--- Records for this task Enclosed Below ---
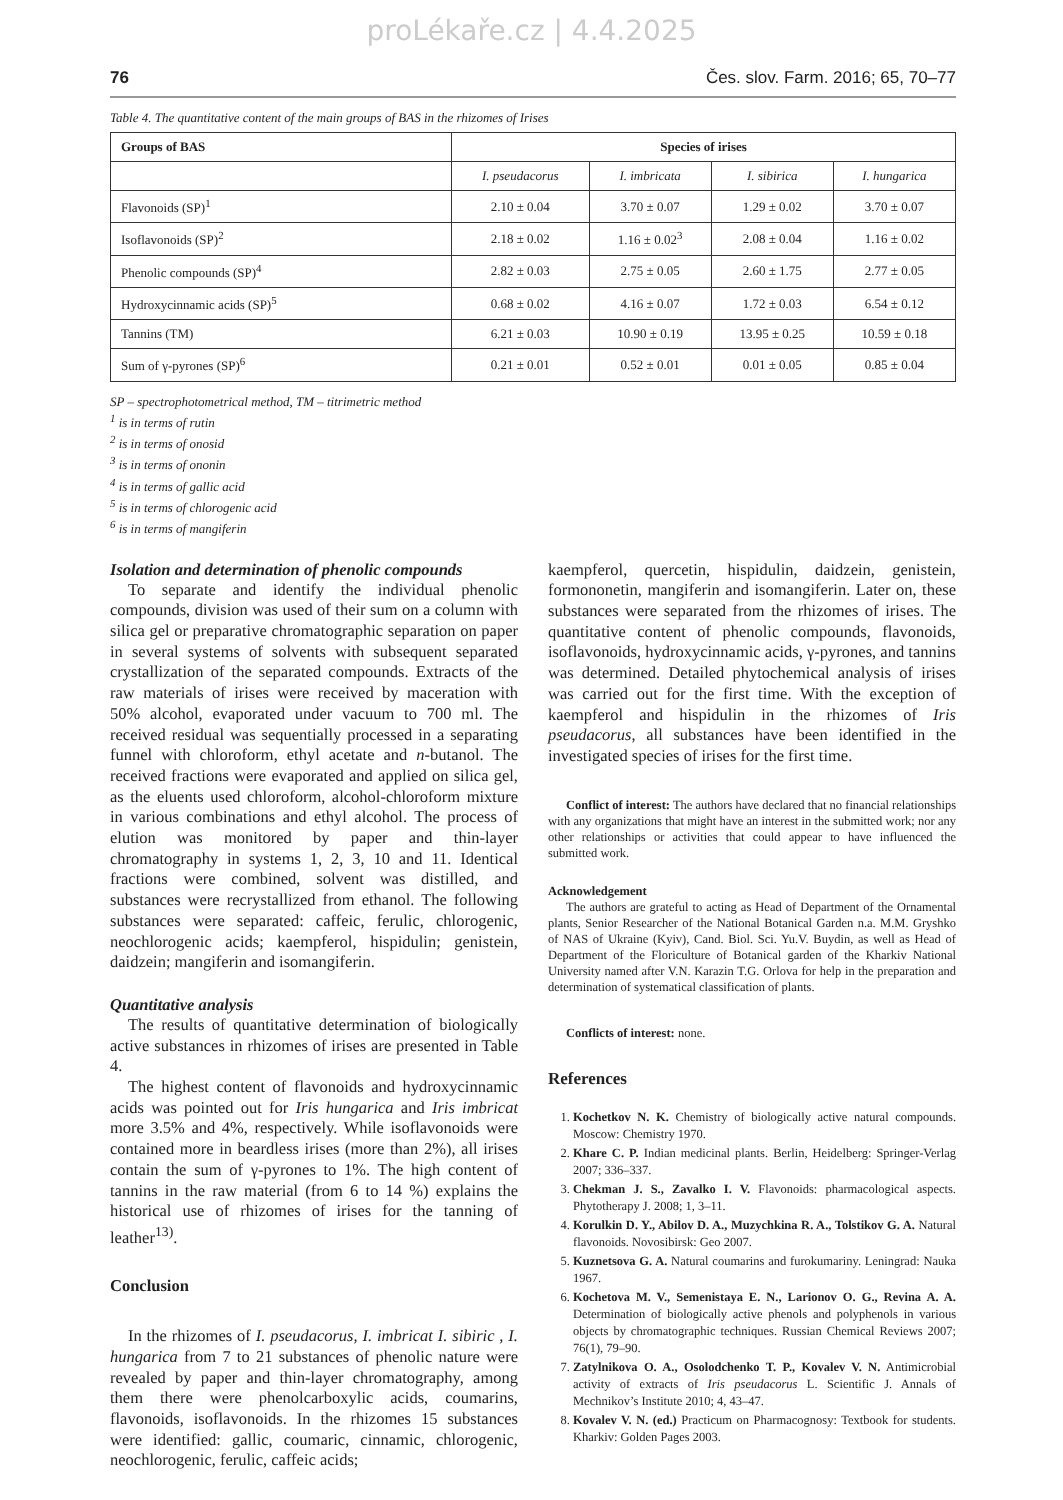proLékaře.cz | 4.4.2025
76 Čes. slov. Farm. 2016; 65, 70–77
Table 4. The quantitative content of the main groups of BAS in the rhizomes of Irises
| Groups of BAS | Species of irises | | | |
| --- | --- | --- | --- | --- |
| | I. pseudacorus | I. imbricata | I. sibirica | I. hungarica |
| Flavonoids (SP)<sup>1</sup> | 2.10 ± 0.04 | 3.70 ± 0.07 | 1.29 ± 0.02 | 3.70 ± 0.07 |
| Isoflavonoids (SP)<sup>2</sup> | 2.18 ± 0.02 | 1.16 ± 0.02<sup>3</sup> | 2.08 ± 0.04 | 1.16 ± 0.02 |
| Phenolic compounds (SP)<sup>4</sup> | 2.82 ± 0.03 | 2.75 ± 0.05 | 2.60 ± 1.75 | 2.77 ± 0.05 |
| Hydroxycinnamic acids (SP)<sup>5</sup> | 0.68 ± 0.02 | 4.16 ± 0.07 | 1.72 ± 0.03 | 6.54 ± 0.12 |
| Tannins (TM) | 6.21 ± 0.03 | 10.90 ± 0.19 | 13.95 ± 0.25 | 10.59 ± 0.18 |
| Sum of γ-pyrones (SP)<sup>6</sup> | 0.21 ± 0.01 | 0.52 ± 0.01 | 0.01 ± 0.05 | 0.85 ± 0.04 |
SP – spectrophotometrical method, TM – titrimetric method
<sup>1</sup> is in terms of rutin
<sup>2</sup> is in terms of onosid
<sup>3</sup> is in terms of ononin
<sup>4</sup> is in terms of gallic acid
<sup>5</sup> is in terms of chlorogenic acid
<sup>6</sup> is in terms of mangiferin
Isolation and determination of phenolic compounds
To separate and identify the individual phenolic compounds, division was used of their sum on a column with silica gel or preparative chromatographic separation on paper in several systems of solvents with subsequent separated crystallization of the separated compounds. Extracts of the raw materials of irises were received by maceration with 50% alcohol, evaporated under vacuum to 700 ml. The received residual was sequentially processed in a separating funnel with chloroform, ethyl acetate and n-butanol. The received fractions were evaporated and applied on silica gel, as the eluents used chloroform, alcohol-chloroform mixture in various combinations and ethyl alcohol. The process of elution was monitored by paper and thin-layer chromatography in systems 1, 2, 3, 10 and 11. Identical fractions were combined, solvent was distilled, and substances were recrystallized from ethanol. The following substances were separated: caffeic, ferulic, chlorogenic, neochlorogenic acids; kaempferol, hispidulin; genistein, daidzein; mangiferin and isomangiferin.
Quantitative analysis
The results of quantitative determination of biologically active substances in rhizomes of irises are presented in Table 4.
The highest content of flavonoids and hydroxycinnamic acids was pointed out for Iris hungarica and Iris imbricat more 3.5% and 4%, respectively. While isoflavonoids were contained more in beardless irises (more than 2%), all irises contain the sum of γ-pyrones to 1%. The high content of tannins in the raw material (from 6 to 14 %) explains the historical use of rhizomes of irises for the tanning of leather<sup>13)</sup>.
Conclusion
In the rhizomes of I. pseudacorus, I. imbricat I. sibiric , I. hungarica from 7 to 21 substances of phenolic nature were revealed by paper and thin-layer chromatography, among them there were phenolcarboxylic acids, coumarins, flavonoids, isoflavonoids. In the rhizomes 15 substances were identified: gallic, coumaric, cinnamic, chlorogenic, neochlorogenic, ferulic, caffeic acids;
kaempferol, quercetin, hispidulin, daidzein, genistein, formononetin, mangiferin and isomangiferin. Later on, these substances were separated from the rhizomes of irises. The quantitative content of phenolic compounds, flavonoids, isoflavonoids, hydroxycinnamic acids, γ-pyrones, and tannins was determined. Detailed phytochemical analysis of irises was carried out for the first time. With the exception of kaempferol and hispidulin in the rhizomes of Iris pseudacorus, all substances have been identified in the investigated species of irises for the first time.
Conflict of interest: The authors have declared that no financial relationships with any organizations that might have an interest in the submitted work; nor any other relationships or activities that could appear to have influenced the submitted work.
Acknowledgement
The authors are grateful to acting as Head of Department of the Ornamental plants, Senior Researcher of the National Botanical Garden n.a. M.M. Gryshko of NAS of Ukraine (Kyiv), Cand. Biol. Sci. Yu.V. Buydin, as well as Head of Department of the Floriculture of Botanical garden of the Kharkiv National University named after V.N. Karazin T.G. Orlova for help in the preparation and determination of systematical classification of plants.
Conflicts of interest: none.
References
1. Kochetkov N. K. Chemistry of biologically active natural compounds. Moscow: Chemistry 1970.
2. Khare C. P. Indian medicinal plants. Berlin, Heidelberg: Springer-Verlag 2007; 336–337.
3. Chekman J. S., Zavalko I. V. Flavonoids: pharmacological aspects. Phytotherapy J. 2008; 1, 3–11.
4. Korulkin D. Y., Abilov D. A., Muzychkina R. A., Tolstikov G. A. Natural flavonoids. Novosibirsk: Geo 2007.
5. Kuznetsova G. A. Natural coumarins and furokumariny. Leningrad: Nauka 1967.
6. Kochetova M. V., Semenistaya E. N., Larionov O. G., Revina A. A. Determination of biologically active phenols and polyphenols in various objects by chromatographic techniques. Russian Chemical Reviews 2007; 76(1), 79–90.
7. Zatylnikova O. A., Osolodchenko T. P., Kovalev V. N. Antimicrobial activity of extracts of Iris pseudacorus L. Scientific J. Annals of Mechnikov’s Institute 2010; 4, 43–47.
8. Kovalev V. N. (ed.) Practicum on Pharmacognosy: Textbook for students. Kharkiv: Golden Pages 2003.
--- End of Enclosed Records for this task ---
Work order: Restate word for word the entries above from the line with "5. Kuznetsova G." through the line with "6. Kochetova M.", inclusive, leaving out everything else.

Solved exercise:
5. Kuznetsova G. A. Natural coumarins and furokumariny. Leningrad: Nauka 1967.
6. Kochetova M. V., Semenistaya E. N., Larionov O. G., Revina A. A. Determination of biologically active phenols and polyphenols in various objects by chromatographic techniques. Russian Chemical Reviews 2007; 76(1), 79–90.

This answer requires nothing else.